What I wonder: Wouldn’t the load on the nose gear have been higher during the touchdown and taxiing when arriving on the last flight?
You’d sure expect so. But stuff can be cracked and not fail … yet. Then slowly, slowly something is stretching until it snaps.
There’s also the possibility the gear or it’s attachment point didn’t structurally fail. But rather the gear was mistakenly commanded to retract & did so. Whether by a computer or human screwup.
As a general matter it’s physically impractical to retract main gear with weight on them. The hydraulics simply aren’t powerful enough to overcome the aircraft weight & tire friction against the ground. Not so the nose gear.
The BA 787 was caused by the gear being cycled for maintenance with the safety pin that prevents actual retraction inserted in the wrong hole. It’s not something that would just happen spontaneously.
Ouch! That’s been happening since retractable gear was invented. There’s no way to make something idiot-proof for a sufficiently determined idiot.
And the preliminary’s out on the Newark bread truck close yikes -
Man, they were really skimming the ground that last bit.
Yeah, this was one of those mad-but-brilliant things the Brits come up with, and of course the US Marines said, “wait, we could USE something like that!”.
One of the final units was deployed here in PR, since the build-up to the Venezuela operation until early last week.
Better than on a takeoff roll. Reminds me of an old Bill Cosby routine.
I was on a helicopter once when the rotor came off. I asked the pilot so what happens now? He said, "Well, nothing 'cause we’re still on the ground, but next time…
Aaah, so the plane hit the light pole & the light pole hit the truck. I didn’t realize that detail previously.
I’m not sure that detail was available in any of the early articles. I too first heard of it reading the NTSB report.
The 767-400 is a fairly rare bird. Delta had (has?) some, and Continental (later UAL) and that’s about it. They are quite different from the other 767s and 757s. And big enough that I misidentified the type as a 777 from the YouTube vids derived from dashcams.
It’s normal that airlines did or still do operate 757s and 767-200s & -300s with the same crews. At Delta I know the -400 crews were a separate group with separate training. DAL (or the feds overseeing DAL) thought the differences were too great to use one crew force for all. I’m frankly surprised to see UAL has them all together with one crew force.
It’s clear the Captain was quite worried about the runway being long enough. And really eyeballed himself into a crack overcompensating for that. I suspect the fact it was a -400 and larger / heavier than he was used to was weighing on his mind. Of course being longer, that meant the ass end was riding a lot lower than the cockpit versus the 757 he was more used to. Even before he chose to really drag it in.
Add getting slow, a bit of unplanned sink at the end, and maybe an unluckily timed lull in the headwinds (anti-gust), and suddenly he’s 55 feet low versus nominal.

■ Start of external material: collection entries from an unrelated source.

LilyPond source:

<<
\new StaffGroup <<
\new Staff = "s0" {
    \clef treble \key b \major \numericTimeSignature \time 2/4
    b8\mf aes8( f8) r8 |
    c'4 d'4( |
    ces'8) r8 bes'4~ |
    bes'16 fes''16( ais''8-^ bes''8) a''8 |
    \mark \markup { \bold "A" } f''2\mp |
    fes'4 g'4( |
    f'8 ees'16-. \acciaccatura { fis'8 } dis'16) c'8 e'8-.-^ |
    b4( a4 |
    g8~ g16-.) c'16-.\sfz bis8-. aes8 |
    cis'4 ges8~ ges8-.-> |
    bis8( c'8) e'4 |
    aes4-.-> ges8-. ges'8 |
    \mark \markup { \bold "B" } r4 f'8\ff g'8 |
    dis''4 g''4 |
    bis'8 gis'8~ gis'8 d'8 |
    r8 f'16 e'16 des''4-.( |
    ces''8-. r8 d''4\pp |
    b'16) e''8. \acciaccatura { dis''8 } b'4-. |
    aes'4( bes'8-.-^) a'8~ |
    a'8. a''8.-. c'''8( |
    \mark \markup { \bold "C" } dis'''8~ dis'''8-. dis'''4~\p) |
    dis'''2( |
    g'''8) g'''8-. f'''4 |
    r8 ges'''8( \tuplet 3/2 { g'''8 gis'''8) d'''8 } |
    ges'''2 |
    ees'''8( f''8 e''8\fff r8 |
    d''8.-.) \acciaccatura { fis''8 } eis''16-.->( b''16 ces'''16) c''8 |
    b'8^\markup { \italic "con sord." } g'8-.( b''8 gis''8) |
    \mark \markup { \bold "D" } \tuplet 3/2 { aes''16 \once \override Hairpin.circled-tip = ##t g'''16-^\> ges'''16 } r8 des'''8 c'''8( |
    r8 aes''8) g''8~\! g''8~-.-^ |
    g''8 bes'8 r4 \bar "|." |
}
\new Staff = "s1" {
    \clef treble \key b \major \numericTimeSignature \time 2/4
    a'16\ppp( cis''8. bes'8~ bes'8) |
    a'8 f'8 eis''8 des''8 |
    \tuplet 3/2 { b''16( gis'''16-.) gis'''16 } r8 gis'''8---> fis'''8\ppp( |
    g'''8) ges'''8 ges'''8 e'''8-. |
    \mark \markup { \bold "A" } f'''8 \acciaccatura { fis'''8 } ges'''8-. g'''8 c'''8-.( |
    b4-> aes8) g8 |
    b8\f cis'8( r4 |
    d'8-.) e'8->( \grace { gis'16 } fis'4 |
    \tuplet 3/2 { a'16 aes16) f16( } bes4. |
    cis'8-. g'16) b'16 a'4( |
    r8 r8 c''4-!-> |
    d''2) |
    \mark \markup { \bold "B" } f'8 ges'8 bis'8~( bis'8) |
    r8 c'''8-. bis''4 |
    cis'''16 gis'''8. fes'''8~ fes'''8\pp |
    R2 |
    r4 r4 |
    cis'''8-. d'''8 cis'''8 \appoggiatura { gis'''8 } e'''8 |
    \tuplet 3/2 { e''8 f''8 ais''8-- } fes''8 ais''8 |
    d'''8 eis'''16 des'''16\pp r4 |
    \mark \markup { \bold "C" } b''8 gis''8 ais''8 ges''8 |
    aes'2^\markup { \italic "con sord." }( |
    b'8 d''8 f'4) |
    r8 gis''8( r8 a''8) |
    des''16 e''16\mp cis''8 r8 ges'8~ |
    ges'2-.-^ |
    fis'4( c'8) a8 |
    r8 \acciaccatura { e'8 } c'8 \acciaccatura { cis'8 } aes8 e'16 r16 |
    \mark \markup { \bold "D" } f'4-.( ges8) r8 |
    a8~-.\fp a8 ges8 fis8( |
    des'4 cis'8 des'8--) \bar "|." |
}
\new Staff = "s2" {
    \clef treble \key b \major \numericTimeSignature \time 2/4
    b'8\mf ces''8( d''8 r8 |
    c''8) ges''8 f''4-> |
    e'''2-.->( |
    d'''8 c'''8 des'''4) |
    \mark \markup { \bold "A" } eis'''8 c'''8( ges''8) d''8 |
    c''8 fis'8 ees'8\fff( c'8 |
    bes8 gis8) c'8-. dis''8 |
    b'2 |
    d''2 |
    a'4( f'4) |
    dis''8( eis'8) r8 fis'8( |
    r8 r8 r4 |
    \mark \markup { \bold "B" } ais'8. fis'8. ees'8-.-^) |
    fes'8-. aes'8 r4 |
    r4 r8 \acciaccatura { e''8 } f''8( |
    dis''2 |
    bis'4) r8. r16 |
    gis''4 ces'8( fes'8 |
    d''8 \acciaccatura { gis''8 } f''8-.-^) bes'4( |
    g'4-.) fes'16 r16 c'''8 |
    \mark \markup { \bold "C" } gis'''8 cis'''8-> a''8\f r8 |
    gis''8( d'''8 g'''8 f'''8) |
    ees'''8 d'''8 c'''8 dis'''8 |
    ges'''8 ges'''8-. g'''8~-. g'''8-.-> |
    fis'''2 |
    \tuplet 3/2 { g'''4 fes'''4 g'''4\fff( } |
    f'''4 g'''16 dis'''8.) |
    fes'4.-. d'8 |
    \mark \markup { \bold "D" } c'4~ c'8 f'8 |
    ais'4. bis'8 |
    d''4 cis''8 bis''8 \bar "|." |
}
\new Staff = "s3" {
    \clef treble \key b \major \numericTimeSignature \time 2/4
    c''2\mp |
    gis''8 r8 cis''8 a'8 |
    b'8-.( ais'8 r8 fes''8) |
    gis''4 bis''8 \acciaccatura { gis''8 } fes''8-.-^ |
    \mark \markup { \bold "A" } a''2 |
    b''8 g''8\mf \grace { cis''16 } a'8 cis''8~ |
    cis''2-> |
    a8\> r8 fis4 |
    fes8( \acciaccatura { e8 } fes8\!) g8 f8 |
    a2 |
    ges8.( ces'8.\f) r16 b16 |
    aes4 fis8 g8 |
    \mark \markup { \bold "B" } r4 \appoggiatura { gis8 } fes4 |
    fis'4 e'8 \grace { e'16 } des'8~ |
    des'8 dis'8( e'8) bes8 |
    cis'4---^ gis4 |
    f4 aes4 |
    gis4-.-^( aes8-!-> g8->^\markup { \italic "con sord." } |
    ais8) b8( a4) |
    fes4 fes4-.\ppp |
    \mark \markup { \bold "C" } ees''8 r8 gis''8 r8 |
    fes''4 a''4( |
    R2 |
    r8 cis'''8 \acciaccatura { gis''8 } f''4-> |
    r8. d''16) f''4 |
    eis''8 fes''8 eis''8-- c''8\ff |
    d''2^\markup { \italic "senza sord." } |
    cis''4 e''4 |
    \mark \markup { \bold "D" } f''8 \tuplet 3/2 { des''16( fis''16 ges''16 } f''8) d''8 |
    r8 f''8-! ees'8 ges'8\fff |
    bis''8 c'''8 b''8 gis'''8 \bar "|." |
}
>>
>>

That’s more error than there’s room for.
At this point, a little after midnight UTC, they are NNNE of Paris & won’t land until tomorrow morning when they have light. The question is what country are they coming down in France, Belgium, Luxemburg, or possibly even Germany.

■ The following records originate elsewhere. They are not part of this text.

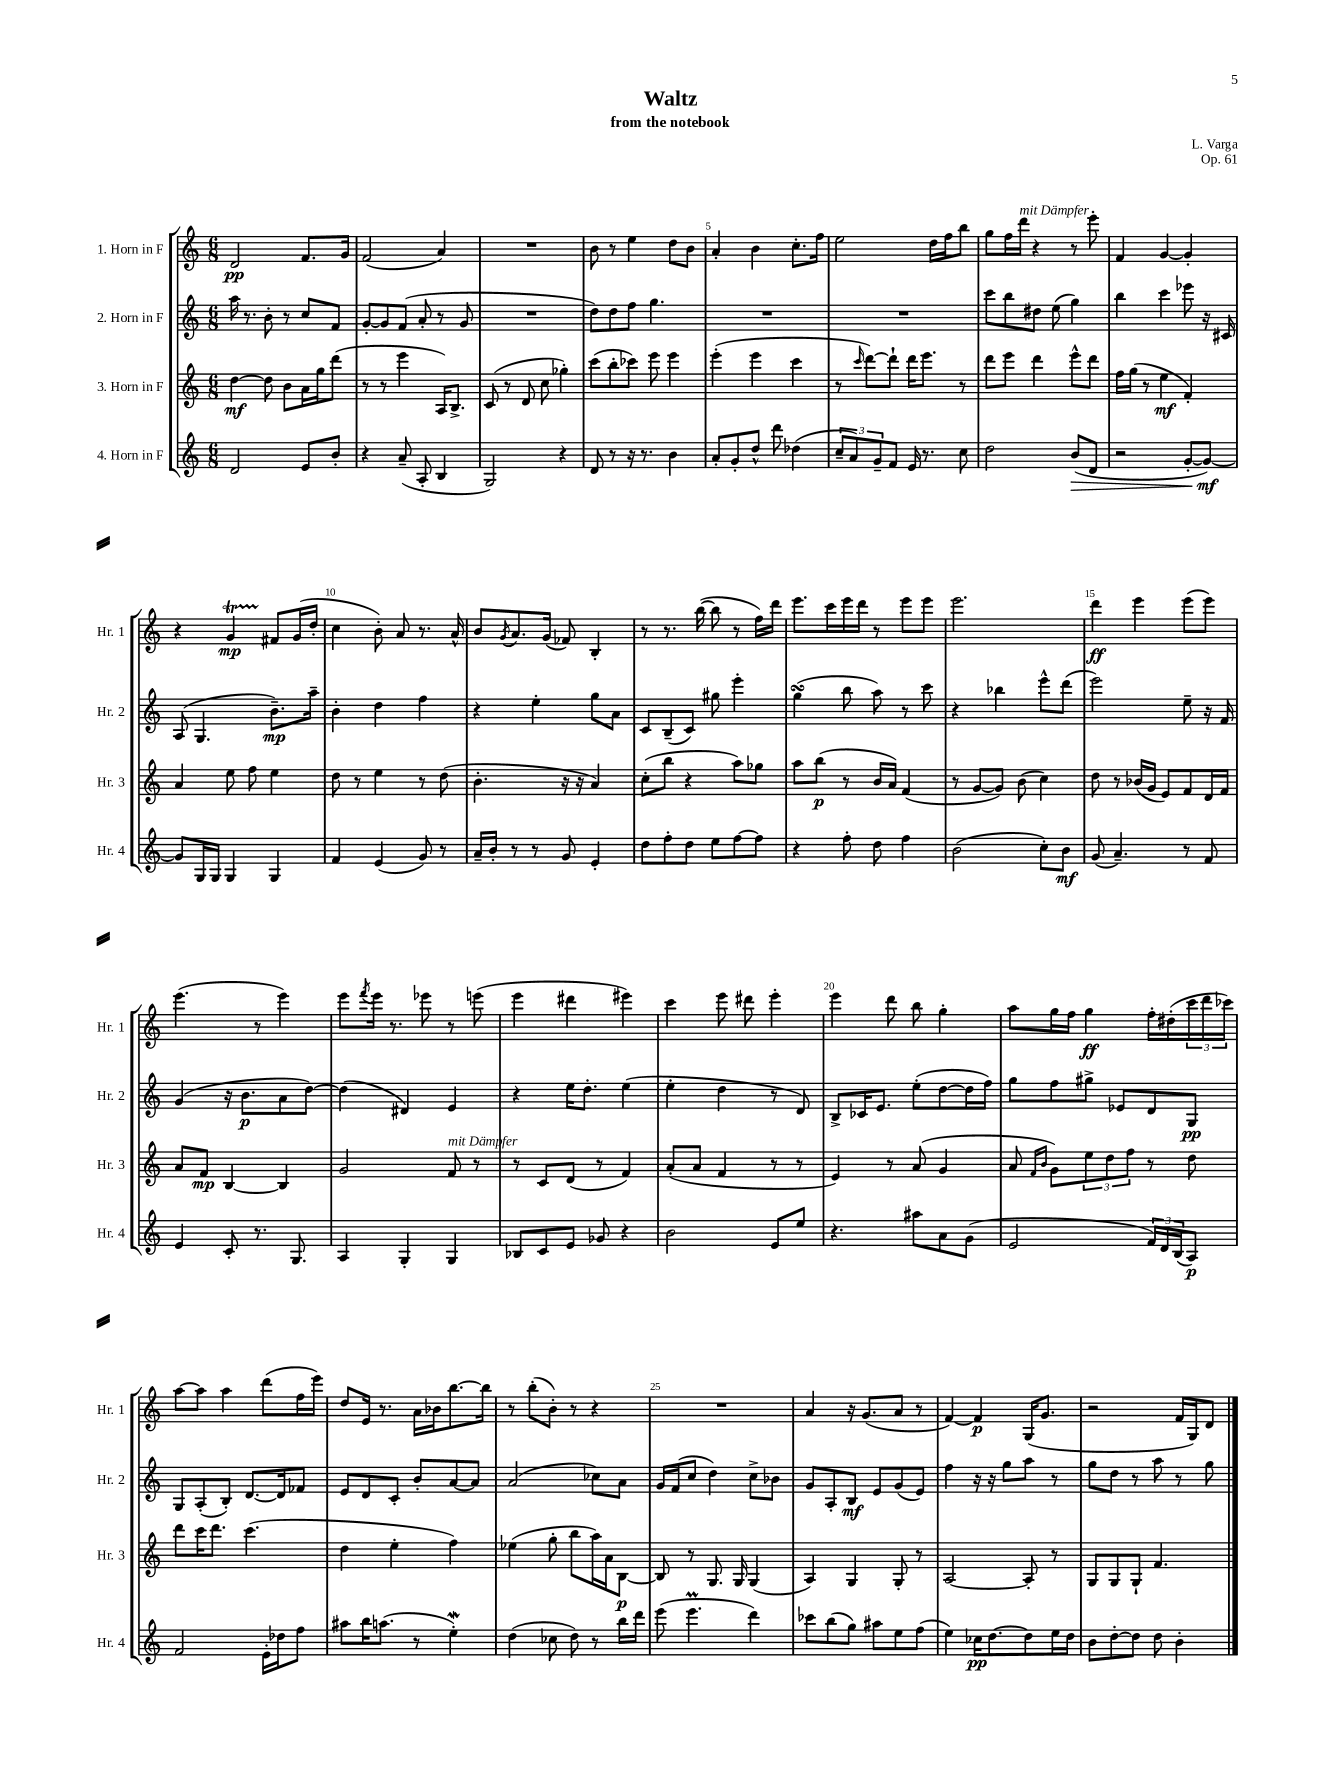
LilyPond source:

\header { title = "Waltz" composer = "L. Varga" subtitle = "from the notebook" opus = "Op. 61" }
<<
\new StaffGroup <<
\new Staff = "s0" \with { instrumentName = "1. Horn in F" shortInstrumentName = "Hr. 1" } {
    \clef treble \key c \major \numericTimeSignature \time 6/8
    d'2\pp f'8. g'16 |
    f'2( a'4) |
    R2. |
    b'8 r8 e''4 d''8 b'8 |
    a'4-. b'4 c''8.-. f''16 |
    e''2 d''16 f''16 b''8 |
    g''8 f''16 d'''16^\markup { \italic "mit Dämpfer" } r4 r8 e'''8-. |
    f'4 g'4~ g'4-. |
    r4 g'4\startTrillSpan\mp fis'8\stopTrillSpan g'16( d''16-. |
    c''4 b'8-.) a'8 r8. a'16-^ |
    b'8 \acciaccatura { g'8 } a'8. g'16( fes'8) b4-. |
    r8 r8. b''16~( b''8 r8 f''16) d'''16 |
    e'''8. c'''16 e'''16 d'''16 r8 e'''8 e'''8 |
    e'''2. |
    d'''4\ff e'''4 e'''8( e'''8) |
    e'''4.( r8 e'''4) |
    e'''8 \acciaccatura { f'''8 } e'''16 r8. ees'''8 r8 e'''8( |
    e'''4 dis'''4 eis'''4) |
    c'''4 e'''8 dis'''8 e'''4-. |
    e'''4 d'''8 b''8 g''4-. |
    a''8 g''16 f''16 g''4\ff f''16-. dis''16-.( \tuplet 3/2 { c'''16 d'''16 ces'''16) } |
    a''8~ a''8 a''4 d'''8( f''16 e'''16) |
    d''8 e'16 r8. a'16 bes'16 b''8.~ b''16 |
    r8 b''8-.( b'8-.) r8 r4 |
    R2. |
    a'4 r16 g'8.( a'8 r8 |
    f'4~) f'4\p g16( g'8. |
    r2 f'16 g16) d'8 \bar "|." |
}
\new Staff = "s1" \with { instrumentName = "2. Horn in F" shortInstrumentName = "Hr. 2" } {
    \clef treble \key c \major \numericTimeSignature \time 6/8
    a''16 r8. b'8-. r8 c''8 f'8 |
    g'8~-. g'8 f'8( a'8-. r8 g'8 |
    R2. |
    d''8) d''8 f''8 g''4. |
    R2. |
    R2. |
    c'''8 b''8 dis''8 e''8( g''4) |
    b''4 c'''4 ees'''8 r16 cis'16 |
    a8( g4. b'8.--\mp) a''16-- |
    b'4-. d''4 f''4 |
    r4 e''4-. g''8 a'8 |
    c'8 b8--( c'8) gis''8 e'''4-. |
    g''4\turn( b''8 a''8) r8 c'''8 |
    r4 bes''4 e'''8-^ d'''8( |
    e'''2) e''8-- r16 f'16 |
    g'4( r16 b'8.\p a'8 d''8~) |
    d''4( dis'4) e'4 |
    r4 e''16 d''8.-. e''4( |
    e''4-. d''4 r8 d'8) |
    b8-> ces'16 e'8. e''8-.( d''8~ d''16 f''16) |
    g''8 f''8 gis''8-> ees'8 d'8 g8\pp |
    g8 a8-.( b8-.) d'8.~ d'16 fes'8 |
    e'8 d'8 c'8-. b'8-. a'8~ a'8 |
    a'2( ces''8) a'8 |
    g'16 f'16( c''8 d''4) c''8-> bes'8 |
    g'8 a8-. b8\mf e'8 g'8( e'8) |
    f''4 r16 r16 g''8 a''8 r8 |
    g''8 d''8 r8 a''8 r8 g''8 \bar "|." |
}
\new Staff = "s2" \with { instrumentName = "3. Horn in F" shortInstrumentName = "Hr. 3" } {
    \clef treble \key c \major \numericTimeSignature \time 6/8
    d''4~\mf d''8 b'8 a'16 g''16 d'''8( |
    r8 r8 e'''4 a16) b8.-> |
    c'8( r8 d'8 c''8 ges''4-.) |
    c'''8( b''8-. ces'''8) e'''8 e'''4 |
    e'''4-.( e'''4 c'''4 |
    r8 \grace { c'''16 } d'''8~) d'''8-! d'''16 e'''8. r8 |
    d'''8 e'''8 d'''4 e'''8-^ d'''8 |
    f''16 g''16( r8 e''4\mf f'4-.) |
    a'4 e''8 f''8 e''4 |
    d''8 r8 e''4 r8 d''8( |
    b'4.-. r16 r16 a'4) |
    c''8-.( b''8 r4 a''8) ges''8 |
    a''8 b''8\p( r8 b'16 a'16) f'4( |
    r8 g'8~ g'8) b'8( c''4) |
    d''8 r8 bes'16( g'16 e'8) f'8 d'16 f'16 |
    a'8 f'8\mp b4~ b4 |
    g'2 f'8^\markup { \italic "mit Dämpfer" } r8 |
    r8 c'8 d'8( r8 f'4) |
    a'8-.( a'8 f'4 r8 r8 |
    e'4) r8 a'8( g'4 |
    a'8 \grace { f'16 b'16 } g'8) \tuplet 3/2 { e''8 d''8 f''8 } r8 d''8 |
    d'''8 c'''16 d'''8. c'''4.( |
    d''4 e''4-. f''4) |
    ees''4( g''8-. b''8 a''16) a'16 b8~\p |
    b8 r8 g8. g16 g4( |
    a4) g4 g8-. r8 |
    a2~ a8-. r8 |
    g8 g8 g8-! f'4. \bar "|." |
}
\new Staff = "s3" \with { instrumentName = "4. Horn in F" shortInstrumentName = "Hr. 4" } {
    \clef treble \key c \major \numericTimeSignature \time 6/8
    d'2 e'8 b'8-. |
    r4 a'8--( a8-. b4 |
    g2) r4 |
    d'8 r8 r16 r8. b'4 |
    a'8-. g'8-. d''8-^ d'''8 des''4( |
    \tuplet 3/2 { c''8-- a'8) g'8-- } f'8 e'16 r8. c''8 |
    d''2 b'8\>( d'8 |
    r2 g'8~-. g'8~\mf\!) |
    g'8 g16 g16 g4 g4 |
    f'4 e'4( g'8) r8 |
    a'16-- b'16-. r8 r8 g'8 e'4-. |
    d''8 f''8-. d''8 e''8 f''8~ f''8 |
    r4 f''8-. d''8 f''4 |
    b'2( c''8-.) b'8\mf |
    g'8( a'4.--) r8 f'8 |
    e'4 c'8-. r8. g8. |
    a4 g4-. g4 |
    bes8 c'8 e'8 ges'8 r4 |
    b'2 e'8 e''8 |
    r4. ais''8 a'8 g'8( |
    e'2 \tuplet 3/2 { f'16) d'16 b16( } a8\p) |
    f'2 e'16-. des''16 f''8 |
    ais''8 b''16 a''8.( r8 e''4-.\mordent) |
    d''4( ces''8 d''8) r8 b''16 d'''16 |
    e'''8( e'''4.\prall d'''4) |
    ces'''8 b''8( g''8) ais''8 e''8 f''8( |
    e''4) ces''16\pp d''8.~ d''8 e''16 d''16 |
    b'8 d''8~-. d''8 d''8 b'4-. \bar "|." |
}
>>
>>
\layout { \context { \Score \override BarNumber.break-visibility = ##(#f #t #t) barNumberVisibility = #(every-nth-bar-number-visible 5) } }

Someone had an image from some ADS-B tracking app that showed all the planes on the route between N America & Europe; although the images were different sized to correspond to the plane type there was one in there that didn’t have wings & was round. Pretty wild to see that!
I’ve seen the Goodyear blimp on FlightAware – looks like some folks have created custom icons (ex: AWACS) – can’t find the list of built in icons in a quick search.
Brian
They’re almost over Belgium now, by daylight they will at least be past France.
In Belgium about 4 miles ago
Looks from the tracking like they have landed near Tandel in Luxembourg.
And yesterday it went supersonic for the first time.
Very cool! Glad to read that, thanks.
Article direct from NASA, who won’t require you to subscribe to read.
What‘s the use case for a small, quiet, civilian supersonic plane? (I assume the military does not need quiet).
It’s a test bed for new boom-reducing technologies. Assuming they learn what they hope, they mean to use those learnings to build much larger aircraft.
Surprisingly, there is a significant recession-proof market for luxury business jets, with a built in “my jet is better than yours” factor that drives continuous turnover. If all a company did was market quiet supersonic luxury jets to the 0.01%, that’s a fine business to be in.
ETA: As @peccavi just said.
The first use case is supersonic bizjets to speed executives & fatcats from here to there.
Assuming that works, the next use case is supersonic RJ-sized jets to speed more ordinary folks. Supersonic 737s or 777s are aways farther into the future. But are not insane ideas from an engineering perspective, once we can manage the boom problem.
Whether the public would be willing to pay the cost premium to get the speed premium is unknowable until the product is out there. Resistance from the greenery crowd is all but guaranteed; the only question is whether that will amount to a squeak or a roar.